- Opening Delimiter -

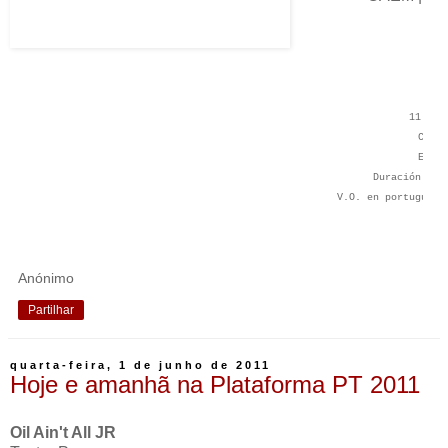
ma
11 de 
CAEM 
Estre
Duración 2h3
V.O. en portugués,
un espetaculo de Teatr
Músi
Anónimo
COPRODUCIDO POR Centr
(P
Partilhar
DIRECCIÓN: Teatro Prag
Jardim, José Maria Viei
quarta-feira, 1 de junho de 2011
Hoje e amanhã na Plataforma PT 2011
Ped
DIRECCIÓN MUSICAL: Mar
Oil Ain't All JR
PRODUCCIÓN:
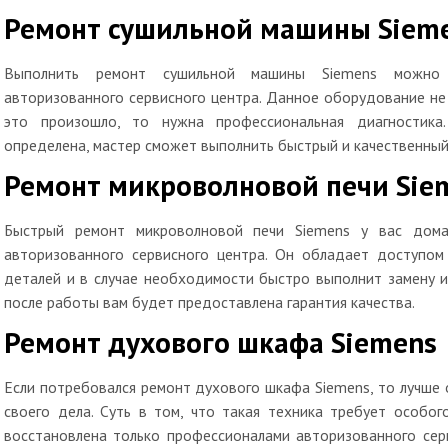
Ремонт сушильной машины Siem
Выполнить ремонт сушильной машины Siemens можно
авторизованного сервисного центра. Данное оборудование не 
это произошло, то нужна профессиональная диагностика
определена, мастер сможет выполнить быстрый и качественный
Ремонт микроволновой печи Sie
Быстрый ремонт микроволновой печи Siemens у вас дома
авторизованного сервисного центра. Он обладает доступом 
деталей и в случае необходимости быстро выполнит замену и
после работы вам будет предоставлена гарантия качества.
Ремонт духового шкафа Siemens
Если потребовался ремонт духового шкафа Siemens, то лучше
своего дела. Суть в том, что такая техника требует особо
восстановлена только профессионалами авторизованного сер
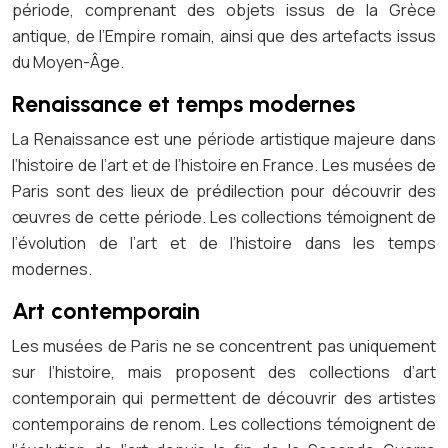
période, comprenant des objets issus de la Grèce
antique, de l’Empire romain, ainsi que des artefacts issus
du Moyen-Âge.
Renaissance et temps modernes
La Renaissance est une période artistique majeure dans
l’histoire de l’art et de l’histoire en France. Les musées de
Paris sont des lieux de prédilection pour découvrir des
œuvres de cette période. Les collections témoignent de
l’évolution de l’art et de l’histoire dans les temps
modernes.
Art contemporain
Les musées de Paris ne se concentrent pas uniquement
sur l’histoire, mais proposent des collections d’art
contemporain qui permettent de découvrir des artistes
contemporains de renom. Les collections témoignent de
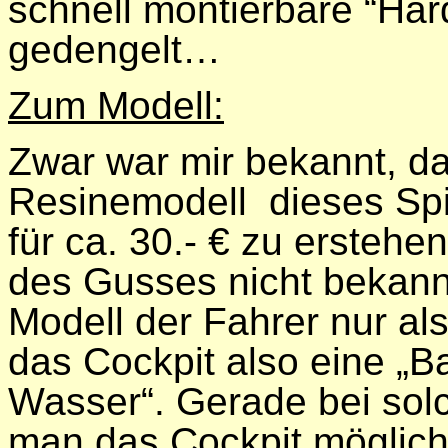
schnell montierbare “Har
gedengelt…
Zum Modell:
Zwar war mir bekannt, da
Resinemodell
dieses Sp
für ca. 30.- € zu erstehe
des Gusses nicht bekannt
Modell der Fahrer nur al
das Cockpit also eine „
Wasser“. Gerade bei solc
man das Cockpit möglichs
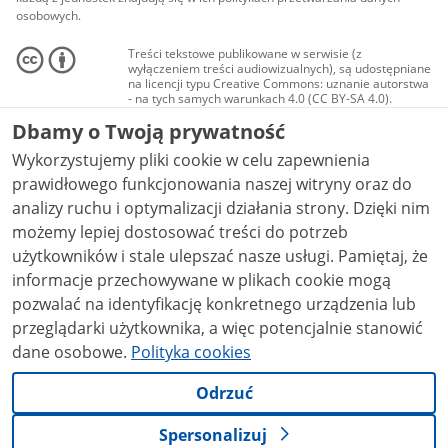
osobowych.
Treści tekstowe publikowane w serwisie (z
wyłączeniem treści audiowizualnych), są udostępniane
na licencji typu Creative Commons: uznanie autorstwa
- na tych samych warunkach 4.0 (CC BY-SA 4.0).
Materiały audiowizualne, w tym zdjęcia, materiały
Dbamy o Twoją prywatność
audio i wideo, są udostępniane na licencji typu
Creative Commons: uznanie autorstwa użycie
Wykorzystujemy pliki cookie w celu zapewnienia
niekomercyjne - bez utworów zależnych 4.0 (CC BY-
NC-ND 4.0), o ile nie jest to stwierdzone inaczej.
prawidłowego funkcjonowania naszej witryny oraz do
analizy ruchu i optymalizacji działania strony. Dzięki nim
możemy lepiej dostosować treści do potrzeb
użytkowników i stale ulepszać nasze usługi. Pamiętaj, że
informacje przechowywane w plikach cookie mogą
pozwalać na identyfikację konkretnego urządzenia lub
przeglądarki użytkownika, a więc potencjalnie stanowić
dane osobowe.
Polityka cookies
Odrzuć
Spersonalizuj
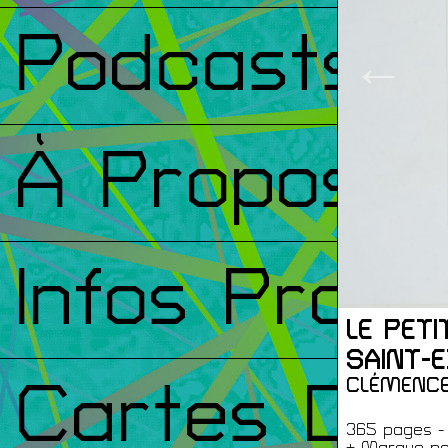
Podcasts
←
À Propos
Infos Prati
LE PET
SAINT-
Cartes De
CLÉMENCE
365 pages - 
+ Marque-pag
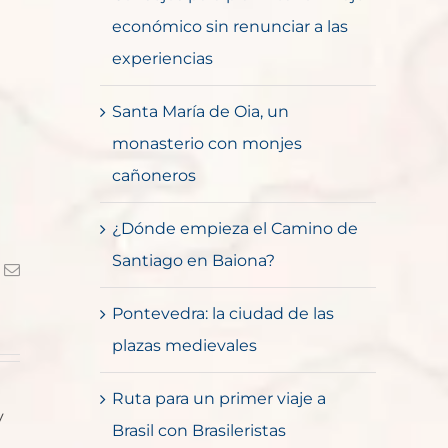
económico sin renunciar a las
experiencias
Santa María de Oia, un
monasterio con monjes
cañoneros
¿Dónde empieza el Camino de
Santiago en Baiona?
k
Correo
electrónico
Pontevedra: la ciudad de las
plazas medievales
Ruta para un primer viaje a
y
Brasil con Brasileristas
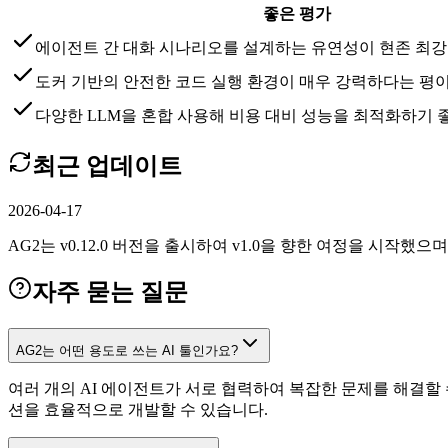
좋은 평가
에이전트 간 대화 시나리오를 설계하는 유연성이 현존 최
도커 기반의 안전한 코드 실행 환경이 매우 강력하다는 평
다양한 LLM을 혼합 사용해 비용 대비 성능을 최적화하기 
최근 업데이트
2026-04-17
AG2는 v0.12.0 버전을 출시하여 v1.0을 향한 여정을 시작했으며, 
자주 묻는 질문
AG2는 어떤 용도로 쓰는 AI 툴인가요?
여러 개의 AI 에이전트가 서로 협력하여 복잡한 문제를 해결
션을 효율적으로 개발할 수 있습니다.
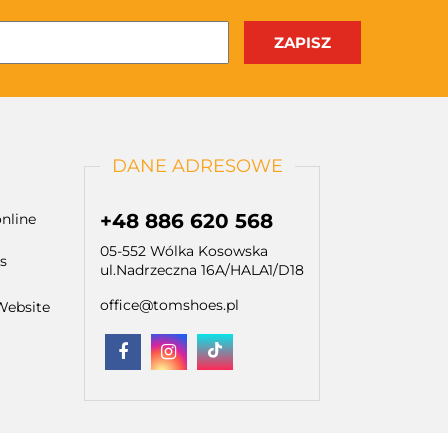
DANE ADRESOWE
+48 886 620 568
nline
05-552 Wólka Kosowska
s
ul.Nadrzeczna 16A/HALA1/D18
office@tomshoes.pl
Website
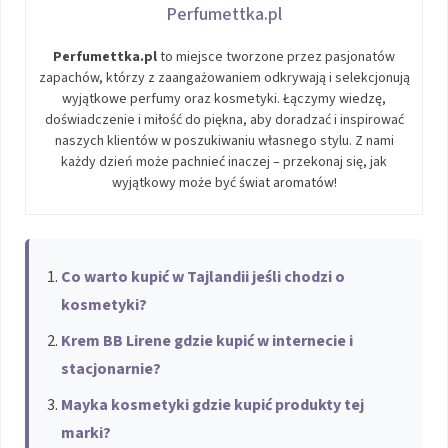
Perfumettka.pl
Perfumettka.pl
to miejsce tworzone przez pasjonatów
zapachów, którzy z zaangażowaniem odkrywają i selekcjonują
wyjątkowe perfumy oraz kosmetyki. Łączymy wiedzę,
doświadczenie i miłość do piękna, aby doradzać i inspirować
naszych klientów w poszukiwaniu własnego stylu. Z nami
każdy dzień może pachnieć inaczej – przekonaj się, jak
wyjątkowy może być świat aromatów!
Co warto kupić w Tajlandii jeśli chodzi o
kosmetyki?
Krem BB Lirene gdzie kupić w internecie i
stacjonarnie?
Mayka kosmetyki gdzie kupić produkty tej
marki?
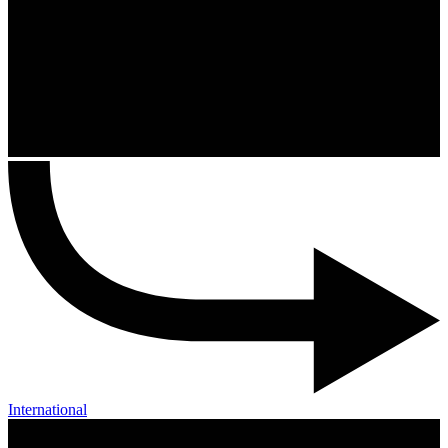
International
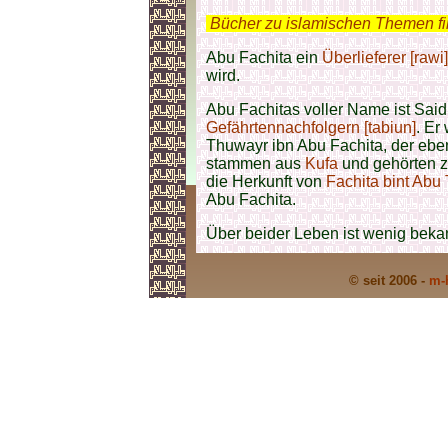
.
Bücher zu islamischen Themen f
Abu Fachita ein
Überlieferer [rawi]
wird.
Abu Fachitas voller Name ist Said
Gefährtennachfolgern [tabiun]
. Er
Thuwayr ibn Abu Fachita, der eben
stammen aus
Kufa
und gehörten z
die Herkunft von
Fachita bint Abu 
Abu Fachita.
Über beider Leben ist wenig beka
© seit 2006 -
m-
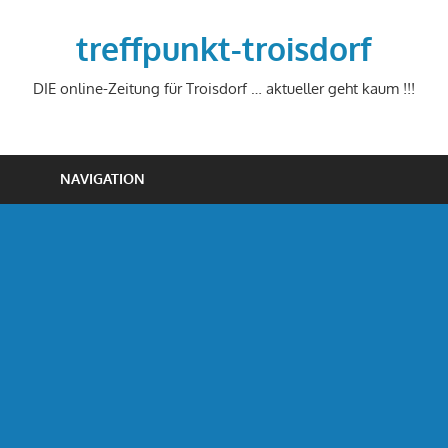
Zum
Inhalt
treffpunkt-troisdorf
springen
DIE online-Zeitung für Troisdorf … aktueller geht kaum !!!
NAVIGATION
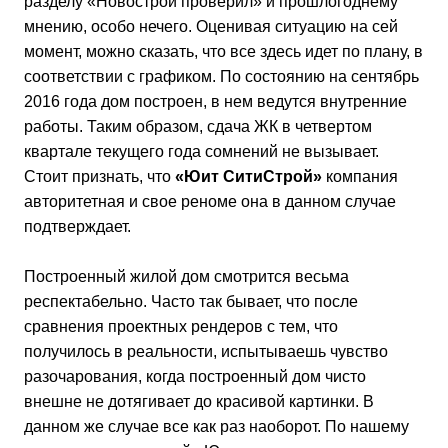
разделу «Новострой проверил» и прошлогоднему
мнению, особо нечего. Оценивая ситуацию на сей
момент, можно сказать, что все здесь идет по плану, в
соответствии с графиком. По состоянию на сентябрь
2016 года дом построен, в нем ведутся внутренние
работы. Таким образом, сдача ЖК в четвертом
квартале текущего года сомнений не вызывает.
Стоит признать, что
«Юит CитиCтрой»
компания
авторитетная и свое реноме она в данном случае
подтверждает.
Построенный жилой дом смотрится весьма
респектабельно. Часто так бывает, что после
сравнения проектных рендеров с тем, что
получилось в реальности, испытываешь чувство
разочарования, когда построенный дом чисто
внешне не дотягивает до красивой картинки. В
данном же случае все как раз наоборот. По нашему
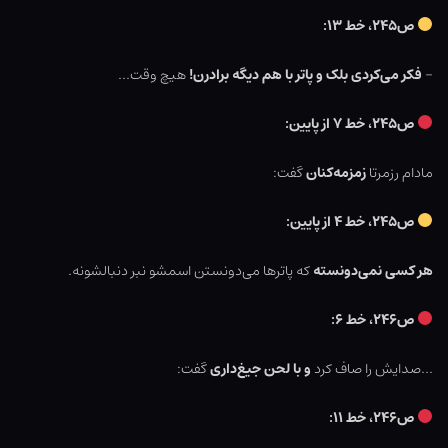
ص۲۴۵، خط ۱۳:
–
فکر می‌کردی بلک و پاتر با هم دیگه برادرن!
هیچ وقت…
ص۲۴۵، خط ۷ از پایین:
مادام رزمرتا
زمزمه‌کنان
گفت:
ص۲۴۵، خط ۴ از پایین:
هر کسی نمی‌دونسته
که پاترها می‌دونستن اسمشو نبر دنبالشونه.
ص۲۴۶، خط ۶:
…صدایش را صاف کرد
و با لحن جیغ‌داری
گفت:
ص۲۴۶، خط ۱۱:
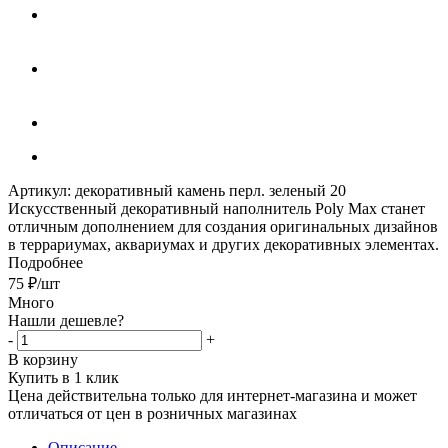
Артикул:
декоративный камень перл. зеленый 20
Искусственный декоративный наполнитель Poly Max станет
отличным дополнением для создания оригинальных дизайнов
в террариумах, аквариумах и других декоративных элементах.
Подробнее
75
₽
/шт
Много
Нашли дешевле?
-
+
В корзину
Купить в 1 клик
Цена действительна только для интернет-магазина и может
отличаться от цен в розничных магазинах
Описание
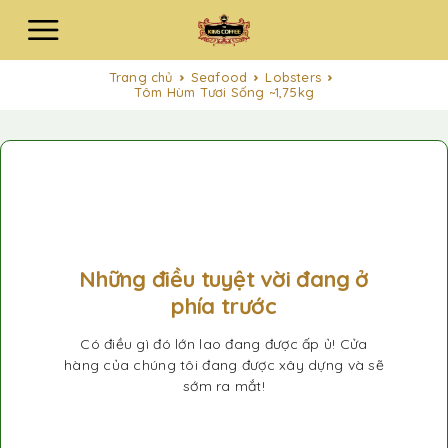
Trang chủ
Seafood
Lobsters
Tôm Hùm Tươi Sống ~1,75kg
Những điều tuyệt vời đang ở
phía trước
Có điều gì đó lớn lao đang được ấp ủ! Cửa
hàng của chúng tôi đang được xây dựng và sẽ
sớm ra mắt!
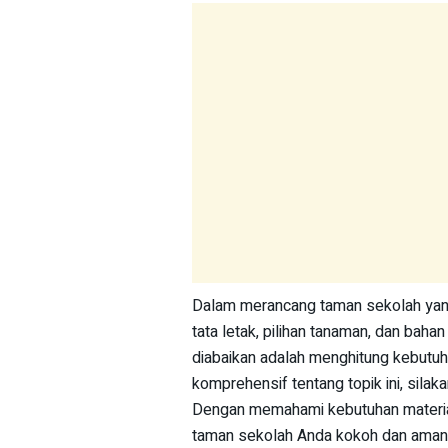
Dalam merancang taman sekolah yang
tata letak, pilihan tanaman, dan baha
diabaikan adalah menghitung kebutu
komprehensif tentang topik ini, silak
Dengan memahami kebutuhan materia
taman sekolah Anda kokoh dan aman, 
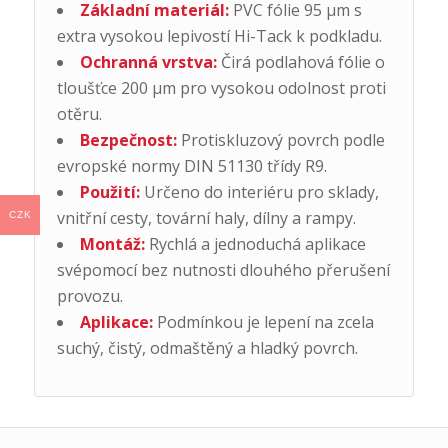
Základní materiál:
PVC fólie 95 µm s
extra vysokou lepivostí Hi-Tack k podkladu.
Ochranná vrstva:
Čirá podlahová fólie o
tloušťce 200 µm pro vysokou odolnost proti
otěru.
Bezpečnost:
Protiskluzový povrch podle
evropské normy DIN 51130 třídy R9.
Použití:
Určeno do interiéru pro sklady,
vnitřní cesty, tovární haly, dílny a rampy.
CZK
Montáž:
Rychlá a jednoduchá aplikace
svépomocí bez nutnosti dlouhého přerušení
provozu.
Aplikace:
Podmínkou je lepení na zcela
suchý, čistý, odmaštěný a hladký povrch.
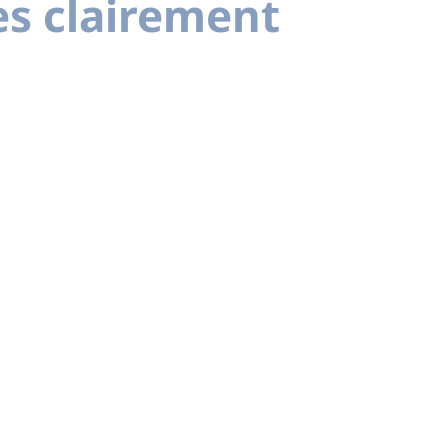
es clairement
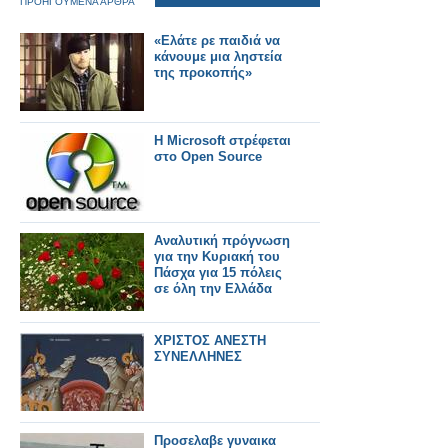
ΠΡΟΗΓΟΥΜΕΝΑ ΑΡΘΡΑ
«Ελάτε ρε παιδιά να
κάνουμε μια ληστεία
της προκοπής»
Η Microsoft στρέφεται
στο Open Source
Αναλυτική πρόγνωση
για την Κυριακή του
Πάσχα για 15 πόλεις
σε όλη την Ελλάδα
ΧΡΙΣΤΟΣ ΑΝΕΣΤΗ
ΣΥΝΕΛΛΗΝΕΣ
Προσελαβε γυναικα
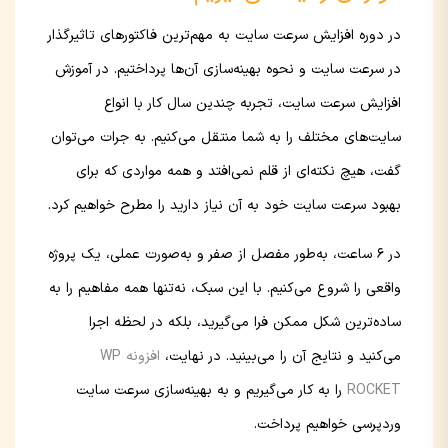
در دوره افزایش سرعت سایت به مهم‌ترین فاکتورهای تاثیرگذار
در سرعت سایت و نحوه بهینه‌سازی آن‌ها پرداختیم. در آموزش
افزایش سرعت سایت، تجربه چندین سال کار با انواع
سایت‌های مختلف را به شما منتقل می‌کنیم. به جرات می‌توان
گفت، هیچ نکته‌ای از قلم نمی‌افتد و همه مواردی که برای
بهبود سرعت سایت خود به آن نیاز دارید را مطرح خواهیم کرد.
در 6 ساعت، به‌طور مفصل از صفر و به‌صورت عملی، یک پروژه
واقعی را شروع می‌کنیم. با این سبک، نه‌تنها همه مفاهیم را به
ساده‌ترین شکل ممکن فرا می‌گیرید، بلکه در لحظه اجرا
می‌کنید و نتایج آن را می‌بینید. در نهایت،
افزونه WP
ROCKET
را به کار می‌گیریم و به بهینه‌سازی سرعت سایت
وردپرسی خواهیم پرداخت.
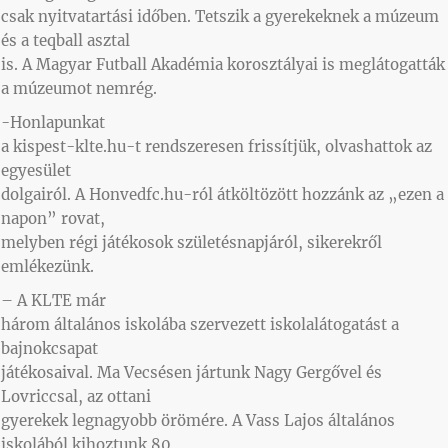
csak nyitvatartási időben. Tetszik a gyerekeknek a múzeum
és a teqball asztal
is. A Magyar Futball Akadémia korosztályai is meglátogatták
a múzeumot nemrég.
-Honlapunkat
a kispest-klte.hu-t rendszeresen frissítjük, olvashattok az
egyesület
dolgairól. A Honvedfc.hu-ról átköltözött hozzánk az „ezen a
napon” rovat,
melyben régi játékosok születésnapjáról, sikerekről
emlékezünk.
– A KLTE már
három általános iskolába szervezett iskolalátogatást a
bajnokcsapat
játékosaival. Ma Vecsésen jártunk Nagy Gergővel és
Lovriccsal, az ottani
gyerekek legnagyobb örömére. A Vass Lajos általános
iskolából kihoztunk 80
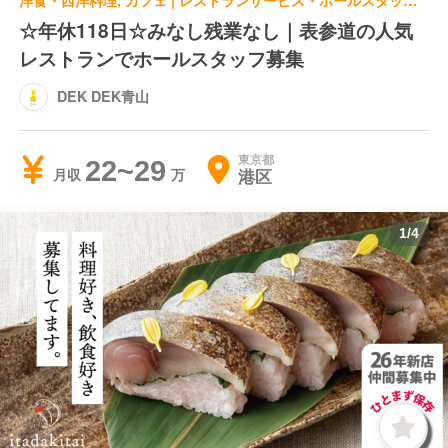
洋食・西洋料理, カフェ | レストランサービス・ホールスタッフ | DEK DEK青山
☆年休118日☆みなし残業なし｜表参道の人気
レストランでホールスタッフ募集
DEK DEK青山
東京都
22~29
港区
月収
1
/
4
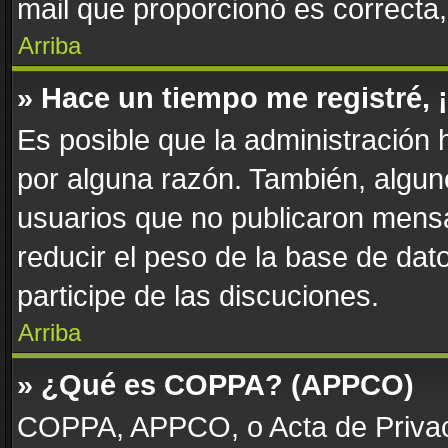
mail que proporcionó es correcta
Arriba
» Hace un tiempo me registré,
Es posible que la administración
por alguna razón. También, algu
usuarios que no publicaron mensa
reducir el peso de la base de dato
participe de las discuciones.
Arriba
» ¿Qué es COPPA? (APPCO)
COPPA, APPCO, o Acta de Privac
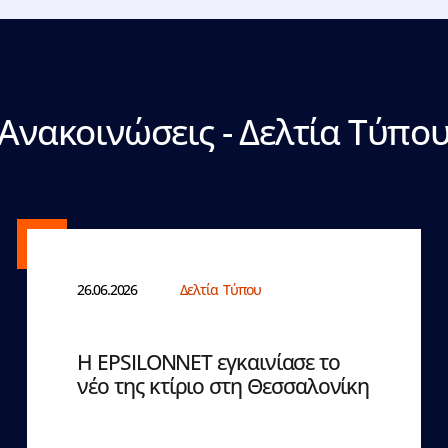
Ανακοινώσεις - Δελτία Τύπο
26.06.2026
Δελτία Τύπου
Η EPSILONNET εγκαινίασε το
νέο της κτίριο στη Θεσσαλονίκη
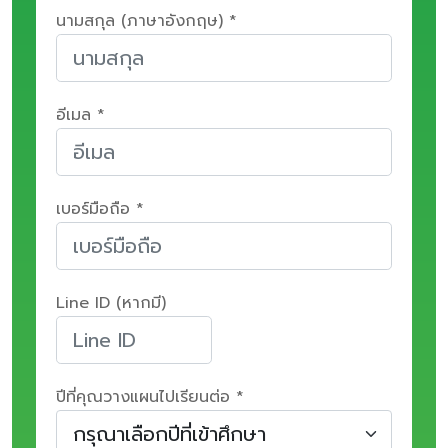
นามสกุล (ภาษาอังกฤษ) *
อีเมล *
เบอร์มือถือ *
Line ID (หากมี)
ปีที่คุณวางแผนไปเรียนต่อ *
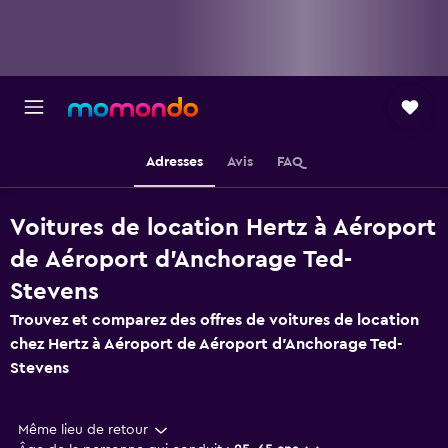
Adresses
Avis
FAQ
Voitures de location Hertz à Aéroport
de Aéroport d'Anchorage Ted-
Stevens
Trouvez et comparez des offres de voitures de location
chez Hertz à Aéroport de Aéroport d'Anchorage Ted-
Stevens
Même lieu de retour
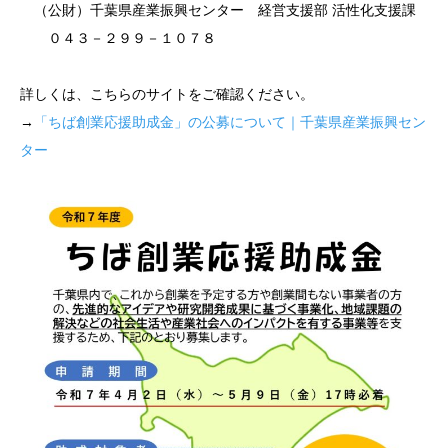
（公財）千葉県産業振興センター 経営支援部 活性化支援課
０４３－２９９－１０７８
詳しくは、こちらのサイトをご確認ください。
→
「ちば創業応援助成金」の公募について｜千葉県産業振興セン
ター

- Closing Delimiter -

Search the entries for the word "года", then copy every line in which it is found.

2016 года дом построен, в нем ведутся внутренние
квартале текущего года сомнений не вызывает.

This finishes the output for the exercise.